[Before-and-after change data]
·····
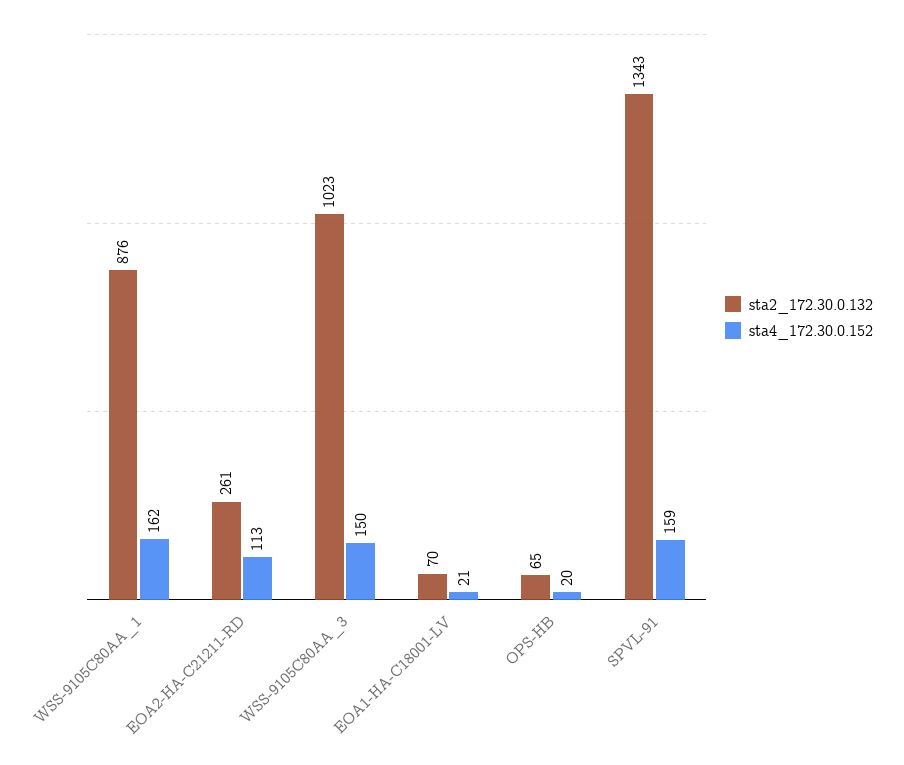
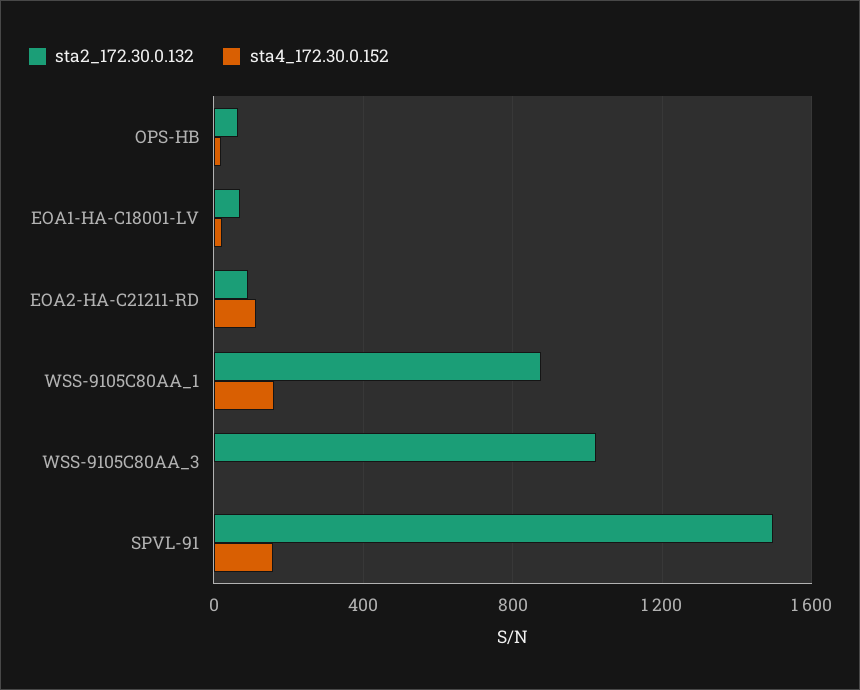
  {
    "sta2_172.30.0.132": {
      "WSS-9105C80AA_1": 876,
-     "EOA2-HA-C21211-RD": 261,
+     "EOA2-HA-C21211-RD": 100,
      "WSS-9105C80AA_3": 1023,
      "EOA1-HA-C18001-LV": 70,
      "OPS-HB": 65,
-     "SPVL-91": 1343
+     "SPVL-91": 1500
    },
    "sta4_172.30.0.152": {
      "WSS-9105C80AA_1": 162,
      "EOA2-HA-C21211-RD": 113,
-     "WSS-9105C80AA_3": 150,
+     "WSS-9105C80AA_3": 0,
      "EOA1-HA-C18001-LV": 21,
      "OPS-HB": 20,
      "SPVL-91": 159
    }
  }

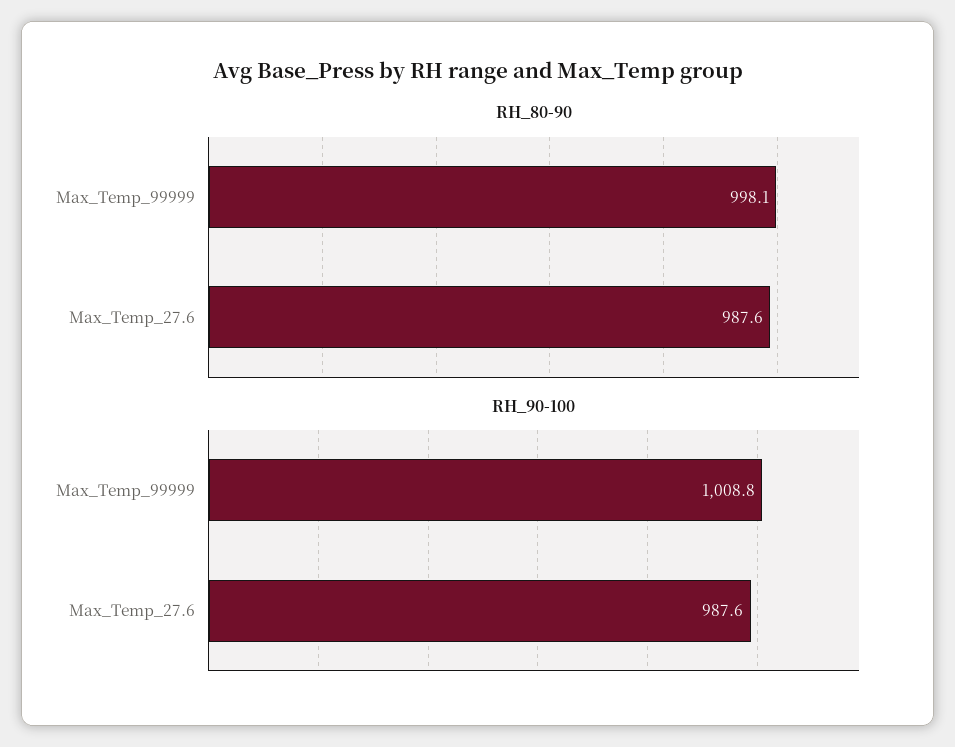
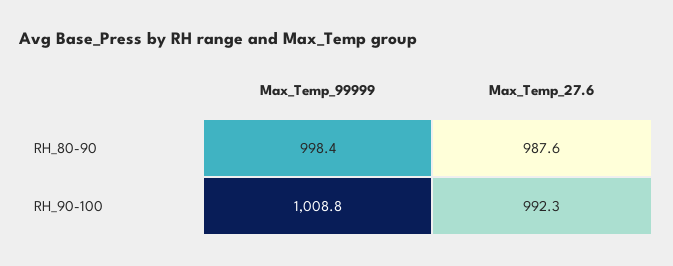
  {
    "RH_80-90": {
-     "Max_Temp_99999": 998.1,
+     "Max_Temp_99999": 998.4,
      "Max_Temp_27.6": 987.6
    },
    "RH_90-100": {
      "Max_Temp_99999": 1008.8,
-     "Max_Temp_27.6": 987.6
+     "Max_Temp_27.6": 992.3
    }
  }

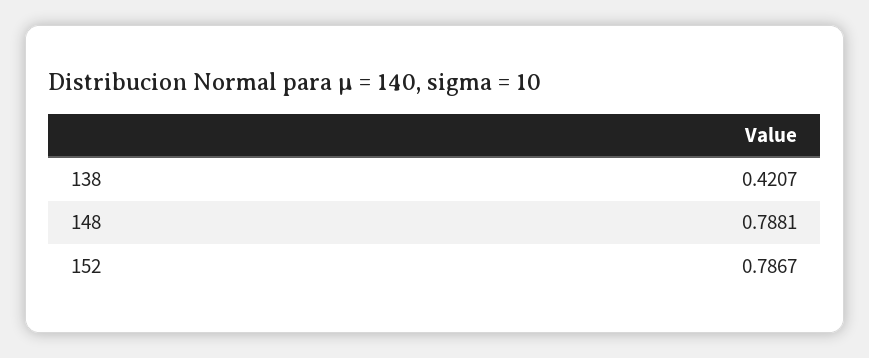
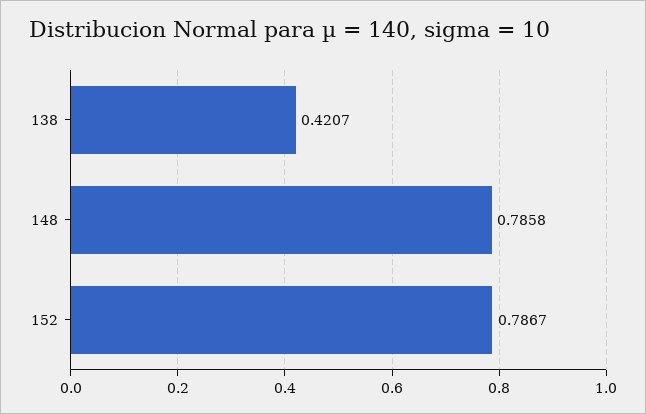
  {
    "138": 0.4207,
-   "148": 0.7881,
+   "148": 0.7858,
    "152": 0.7867
  }

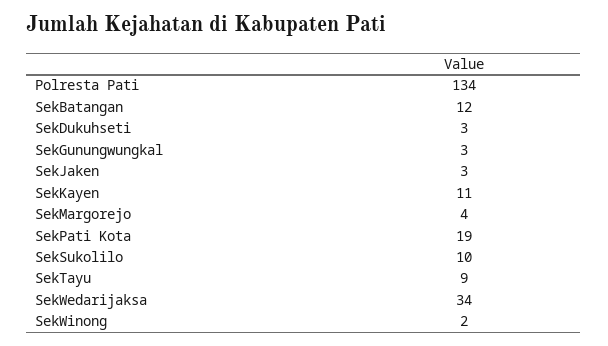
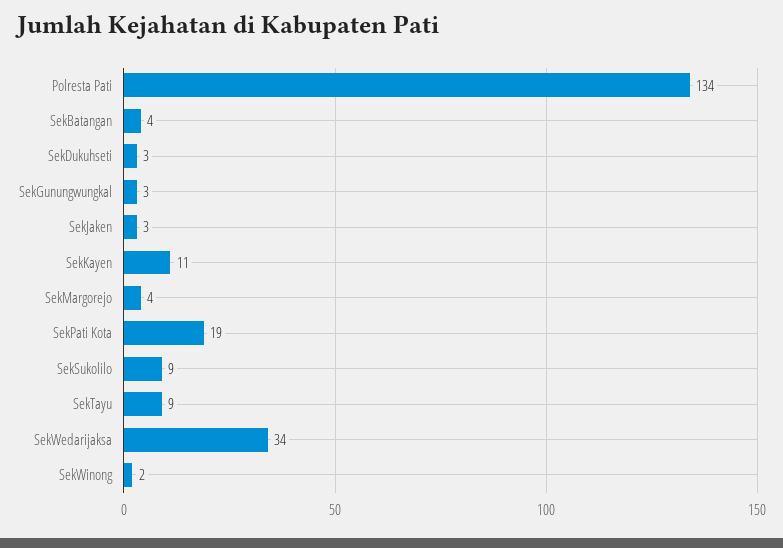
  {
    "Polresta Pati": 134,
-   "SekBatangan": 12,
+   "SekBatangan": 4,
    "SekDukuhseti": 3,
    "SekGunungwungkal": 3,
    "SekJaken": 3,
    "SekKayen": 11,
    "SekMargorejo": 4,
    "SekPati Kota": 19,
-   "SekSukolilo": 10,
+   "SekSukolilo": 9,
    "SekTayu": 9,
    "SekWedarijaksa": 34,
    "SekWinong": 2
  }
·····
** Required work **
Copy the lines above exactly and exclude every image.

** Answer to the problem **
  {
    "sta2_172.30.0.132": {
      "WSS-9105C80AA_1": 876,
-     "EOA2-HA-C21211-RD": 261,
+     "EOA2-HA-C21211-RD": 100,
      "WSS-9105C80AA_3": 1023,
      "EOA1-HA-C18001-LV": 70,
      "OPS-HB": 65,
-     "SPVL-91": 1343
+     "SPVL-91": 1500
    },
    "sta4_172.30.0.152": {
      "WSS-9105C80AA_1": 162,
      "EOA2-HA-C21211-RD": 113,
-     "WSS-9105C80AA_3": 150,
+     "WSS-9105C80AA_3": 0,
      "EOA1-HA-C18001-LV": 21,
      "OPS-HB": 20,
      "SPVL-91": 159
    }
  }

  {
    "RH_80-90": {
-     "Max_Temp_99999": 998.1,
+     "Max_Temp_99999": 998.4,
      "Max_Temp_27.6": 987.6
    },
    "RH_90-100": {
      "Max_Temp_99999": 1008.8,
-     "Max_Temp_27.6": 987.6
+     "Max_Temp_27.6": 992.3
    }
  }

  {
    "138": 0.4207,
-   "148": 0.7881,
+   "148": 0.7858,
    "152": 0.7867
  }

  {
    "Polresta Pati": 134,
-   "SekBatangan": 12,
+   "SekBatangan": 4,
    "SekDukuhseti": 3,
    "SekGunungwungkal": 3,
    "SekJaken": 3,
    "SekKayen": 11,
    "SekMargorejo": 4,
    "SekPati Kota": 19,
-   "SekSukolilo": 10,
+   "SekSukolilo": 9,
    "SekTayu": 9,
    "SekWedarijaksa": 34,
    "SekWinong": 2
  }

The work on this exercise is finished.